■ Problèmes à résoudre:
a – D'après le texte sur l'aéroport de Mexico, combien de passagers par an la première phase du projet doit-elle pouvoir accueillir ?
b – Recopiez le passage du texte sur l'aéroport de Mexico compris entre «Certains l’ont baptisé» et «des plus modestes.», inclus.

■ Extrait du document:
- - -
Certains l’ont baptisé le Notre-Dame-des-Landes mexicain. Et les similitudes - aéroport, opposition locale, nature préservée contre béton armé - ne manquent pas. Mais la comparaison a ses limites. Car bien plus qu’une simple plateforme aéroportuaire, le chantier du futur aéroport international de Mexico, (re)lancé en 2014 par le président Peña Nieto et menacé par celui qui pourrait être élu dimanche pour lui succéder, offre une allégorie du Mexique moderne. Un miroir où se reflètent tous les traits de cette nation dysfonctionnelle : corruption, puissance et cupidité de l’oligarchie, violence et impunité, non-respect des lois et des plus modestes.
Septembre 2014. Enrique Peña Nieto dévoile la maquette du NAICM, sigle du nouvel aéroport de la mégapole. Le dirigeant au sourire Colgate, que le magazine Time qualifiait de «sauveur» du Mexique, veut en faire un hub latino-américain, «un symbole de modernité» et son «héritage». Les chiffres du projet, le plus imposant de l'histoire du pays, illustrent cette ambition. La première phase, censée être opérationnelle fin 2020, doit permettre d'accueillir 70 millions de passagers par an, grâce à un terminal de 750 000 mètres carrés et trois pistes capables d'opérer simultanément. Budget estimé : 11,5 milliards d'euros, plus cher que le futur aéroport de Pékin. Dans leur folie des grandeurs, les concepteurs ont imaginé un second volet, au coût encore inconnu. Il porterait la capacité du hub mexicain à 125 millions de voyageurs. Celui d'Atlanta (Etats-Unis), le plus fréquenté au monde, en a accueilli 103 millions en 2017.
- - -
■ Entrées de données:
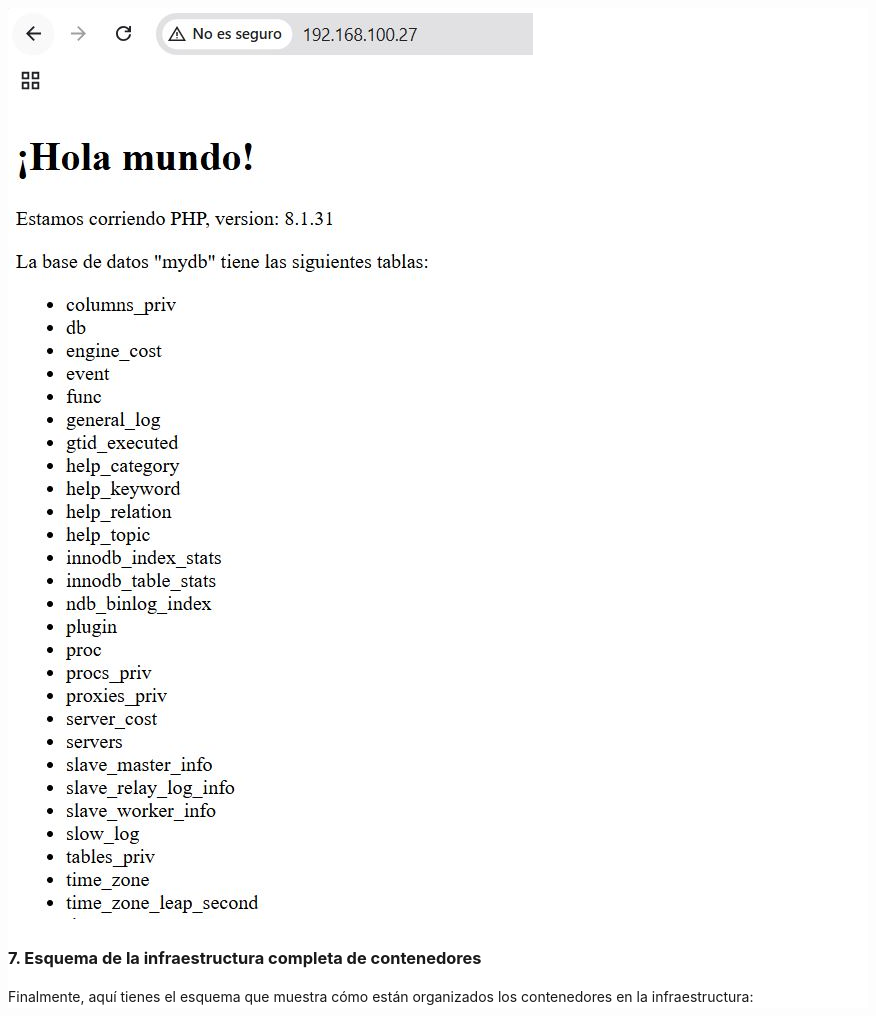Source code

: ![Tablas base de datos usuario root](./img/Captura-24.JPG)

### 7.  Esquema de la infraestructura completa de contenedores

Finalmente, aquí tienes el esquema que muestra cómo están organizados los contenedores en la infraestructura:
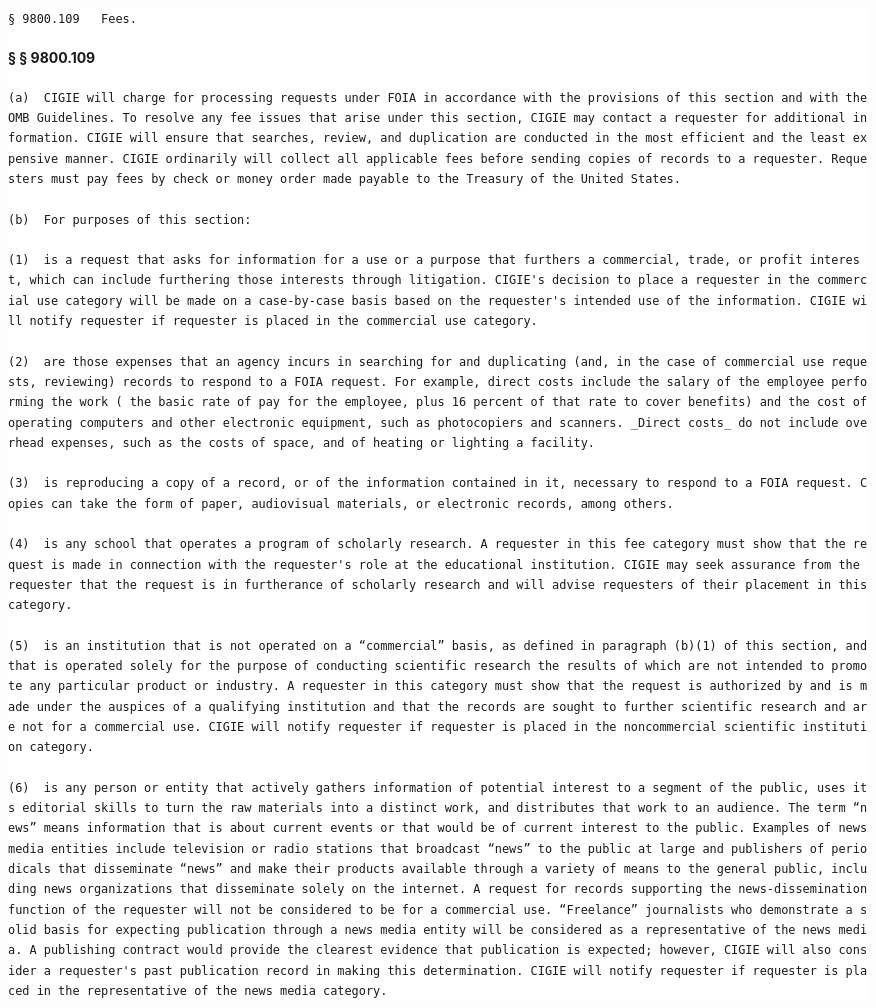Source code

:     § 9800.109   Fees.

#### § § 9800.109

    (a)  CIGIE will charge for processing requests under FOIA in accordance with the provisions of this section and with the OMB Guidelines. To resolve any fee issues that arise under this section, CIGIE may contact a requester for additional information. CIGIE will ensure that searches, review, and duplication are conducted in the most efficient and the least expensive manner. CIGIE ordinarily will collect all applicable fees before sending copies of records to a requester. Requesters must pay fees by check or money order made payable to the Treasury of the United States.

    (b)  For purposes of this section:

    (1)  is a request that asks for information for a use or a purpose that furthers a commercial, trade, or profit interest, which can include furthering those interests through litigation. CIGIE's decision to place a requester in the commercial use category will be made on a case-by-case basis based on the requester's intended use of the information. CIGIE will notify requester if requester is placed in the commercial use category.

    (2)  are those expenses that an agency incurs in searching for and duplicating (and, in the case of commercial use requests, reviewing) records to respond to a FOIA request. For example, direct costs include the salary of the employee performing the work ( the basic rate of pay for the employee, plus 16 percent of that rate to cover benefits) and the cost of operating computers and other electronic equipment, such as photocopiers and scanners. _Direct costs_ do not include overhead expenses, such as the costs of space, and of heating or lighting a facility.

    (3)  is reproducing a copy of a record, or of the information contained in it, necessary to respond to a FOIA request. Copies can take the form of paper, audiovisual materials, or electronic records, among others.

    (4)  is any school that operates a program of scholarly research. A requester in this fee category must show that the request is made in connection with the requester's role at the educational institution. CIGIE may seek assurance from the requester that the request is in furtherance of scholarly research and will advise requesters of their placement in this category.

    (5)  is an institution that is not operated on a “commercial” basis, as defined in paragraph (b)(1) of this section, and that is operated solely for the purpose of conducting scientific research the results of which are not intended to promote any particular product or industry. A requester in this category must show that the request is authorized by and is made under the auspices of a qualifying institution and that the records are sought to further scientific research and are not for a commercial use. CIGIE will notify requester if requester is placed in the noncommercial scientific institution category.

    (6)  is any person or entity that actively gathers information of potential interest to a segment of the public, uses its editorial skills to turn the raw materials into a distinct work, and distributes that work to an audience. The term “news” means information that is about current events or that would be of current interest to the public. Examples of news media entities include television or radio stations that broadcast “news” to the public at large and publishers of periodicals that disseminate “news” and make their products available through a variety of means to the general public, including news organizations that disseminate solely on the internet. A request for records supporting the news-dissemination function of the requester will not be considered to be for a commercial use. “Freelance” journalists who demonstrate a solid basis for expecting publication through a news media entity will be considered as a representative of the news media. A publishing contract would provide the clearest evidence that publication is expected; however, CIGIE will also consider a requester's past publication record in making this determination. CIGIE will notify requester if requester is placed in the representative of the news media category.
- - -
■ Réponses aux consignes:
a – 70 millions de passagers par an.

b –
Certains l’ont baptisé le Notre-Dame-des-Landes mexicain. Et les similitudes - aéroport, opposition locale, nature préservée contre béton armé - ne manquent pas. Mais la comparaison a ses limites. Car bien plus qu’une simple plateforme aéroportuaire, le chantier du futur aéroport international de Mexico, (re)lancé en 2014 par le président Peña Nieto et menacé par celui qui pourrait être élu dimanche pour lui succéder, offre une allégorie du Mexique moderne. Un miroir où se reflètent tous les traits de cette nation dysfonctionnelle : corruption, puissance et cupidité de l’oligarchie, violence et impunité, non-respect des lois et des plus modestes.